Review: Ketogenic diet in the treatment of cancer – Where do we stand? 評論：生酮飲食治療癌症-我們的立場是什麼？

4. Potential mechanisms of the ketogenic diet in tumorigenesis

Antitumor effects of the ketone bodies AcAc and BHB have been demonstrated in several cancer cell lines in vitro [59], [92]. However, whether the antitumor properties of KDs are exclusively attributable to the antiproliferative effects of ketone bodies and low blood glucose levels seems rather unlikely. In the following sections, we describe potential mechanisms of action of KDs in tumorigenesis.

4.1. Ketogenic diet targets glucose metabolism of cancer cells

Most solid cancers share metabolic features such as increased glucose uptake and reliance on glycolysis. In the Warburg effect, cancer cells predominantly use glycolysis for energy production accompanied by the production of lactate, paradoxically even if sufficient oxygen for respiration is present [93]. Therefore, it could be hypothesized that the Warburg effect in cancer cells could be at least partially targeted by creating chronic metabolic stress due to low glucose supply provoked by dietary intervention with a KD and/or calorie restriction.

Numerous preclinical studies on different types of cancer demonstrate that the KD, particularly in combination with calorie restriction, reduces circulating blood glucose levels (Table 1). The reduction in glucose levels is accompanied by a reduction of insulin and/or IGF levels in the blood [56], [94], [95], [96], [97], [98]. The activation of insulin and/or IGF receptor signaling pathways contributes to tumorigenesis [99]. In this context, a study including 9778 patients identified hyperinsulinemia as a risk factor in cancer prognosis [100]. Clinical studies have demonstrated a reverse correlation between the level of ketosis and the levels of glucose, insulin and/or IGF-1 [81], [85], [101].

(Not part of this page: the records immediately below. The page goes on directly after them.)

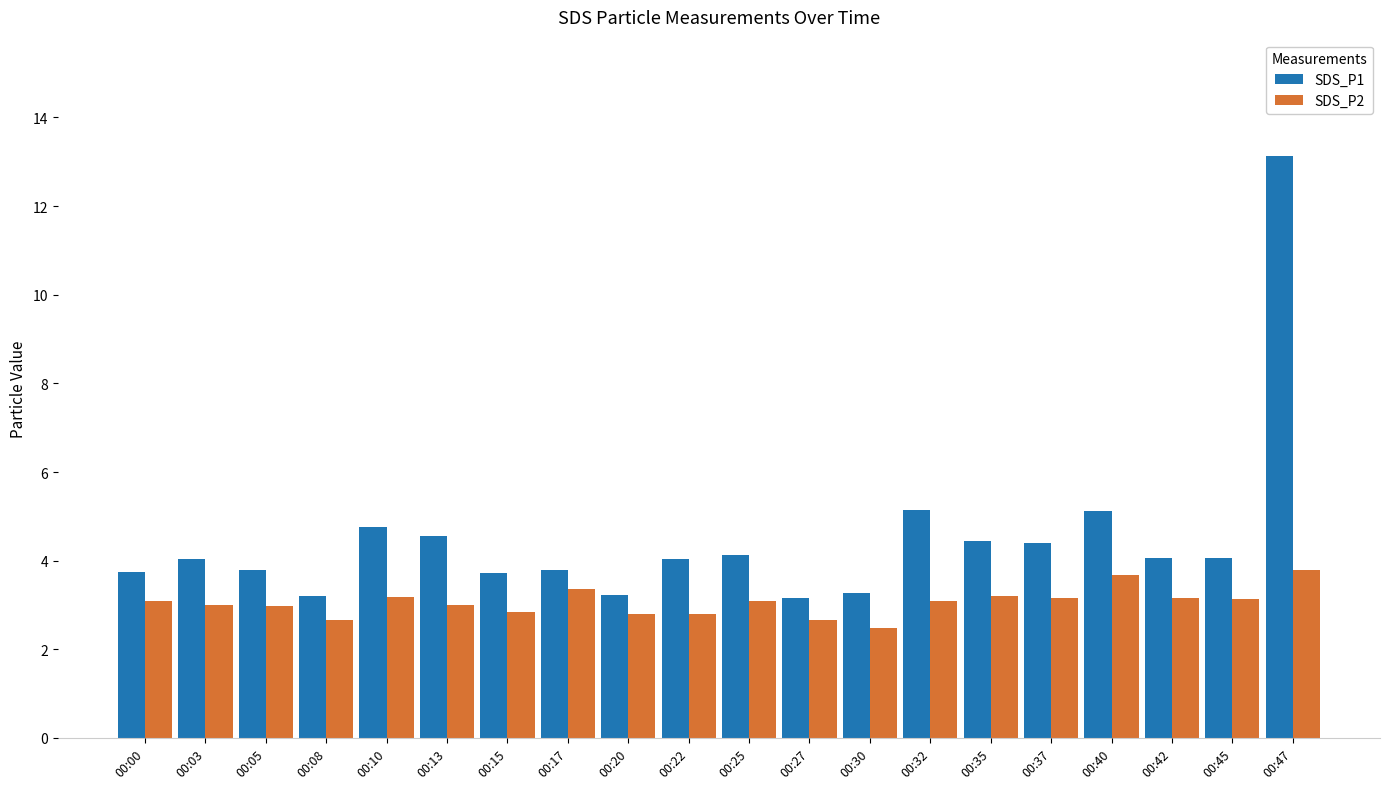

What is the smallest value displayed?

2.5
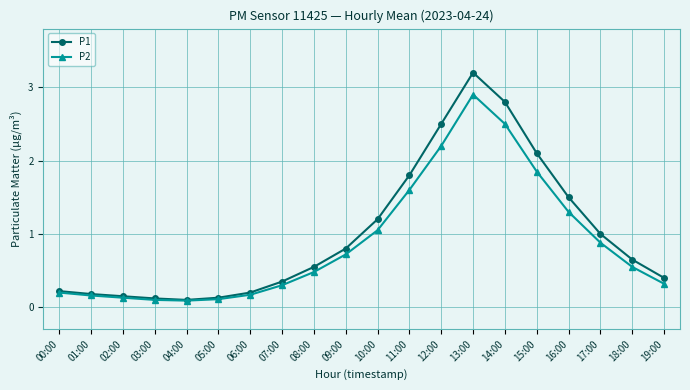

What is the maximum value shown in the chart?

3.2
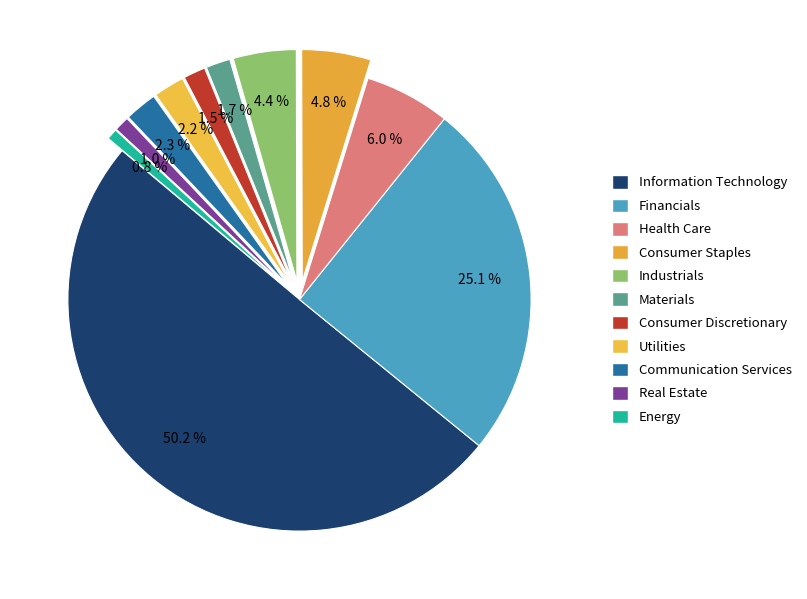

How many segments does this pie chart have?

11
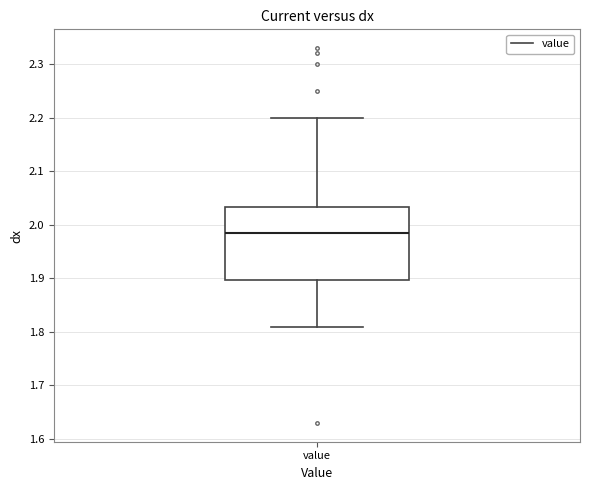

Where is the lower edge of the box for value on the y-axis? The values are not printed on the chart, so give them approximately, as read against the axis.

1.90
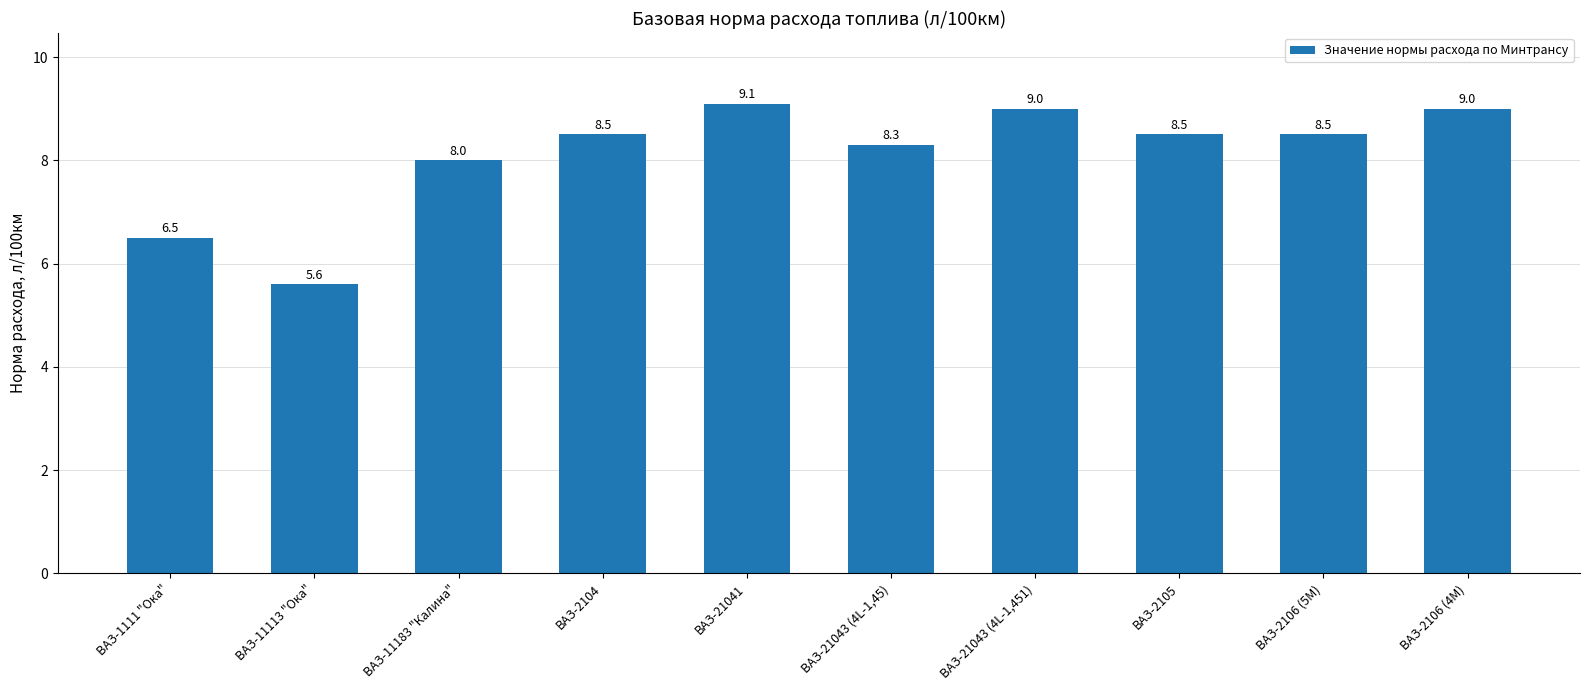

At which label is the value closest to 7?

ВАЗ-1111 "Ока"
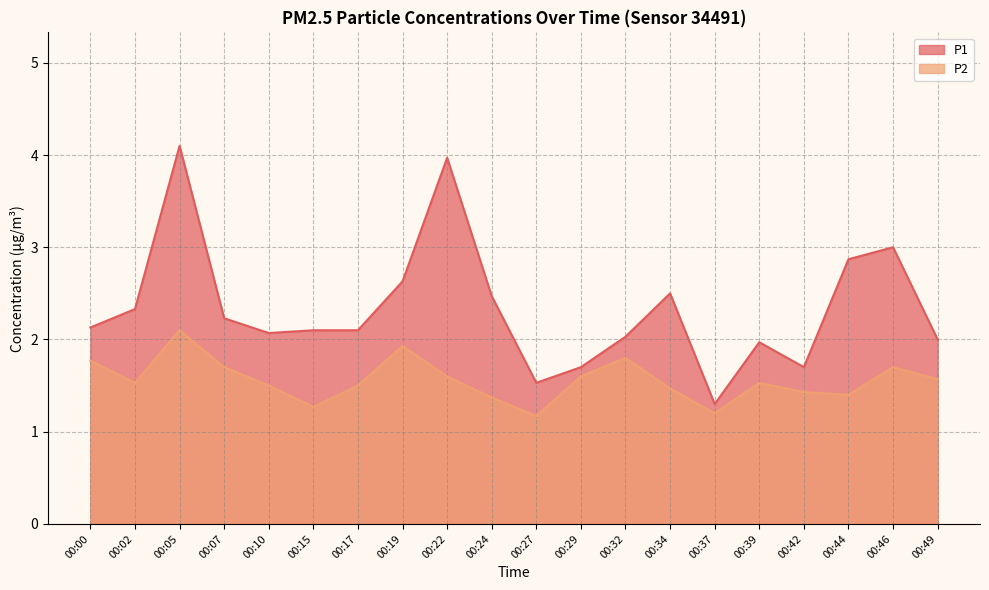

How many series are shown in this chart?

2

The insulin-activated enzyme PI3K frequently exhibits enhanced activity in different types of cancer, due to PI3K gene mutations. Thus, PI3K inhibitors are considered as potent anticancer drugs. However, clinical trials have shown that targeted PI3K drugs often cause hyperglycemia [102], leading to increased insulin levels and reactivation of the PI3K pathway, which ultimately results in treatment resistance. Recently, it was shown that the KD improved the efficacy of anti-PI3K treatment and drug resistance by limiting the acute glucose-insulin feedback induced by PI3K inhibitors, thus blocking this loop [56].

In most cancer cells, accumulation of lactic acid, the major product of aerobic glycolysis, is detected [103]. It was shown that after three days of a KD, the level of lactic acid was diminished in the tumor tissue of patients with head and neck cancer [104]. In addition, reduction of another prognostic aerobic glycolysis-related marker, transketolase-like-1, was reported in patients who strictly used the KD [91].

Taken together, reduction of blood glucose seems to be a contributing factor in the effectiveness of the KD against cancer growth. Some preclinical studies showed that ad libitum KD, which failed to reduce the blood glucose level, was not able to reduce tumor growth [50], [52], [63], [98], [105], [106], [107], [108], [109], while additional calorie restriction or increasing the KD ratio led to both significant blood glucose reduction and tumor growth suppression [50], [63], [98], [106], [109]. Interestingly, in two preclinical studies, medulloblastoma and glioma did not respond to KD therapy, even though the KD (4:1) significantly reduced blood glucose [65], [97] and insulin levels [97].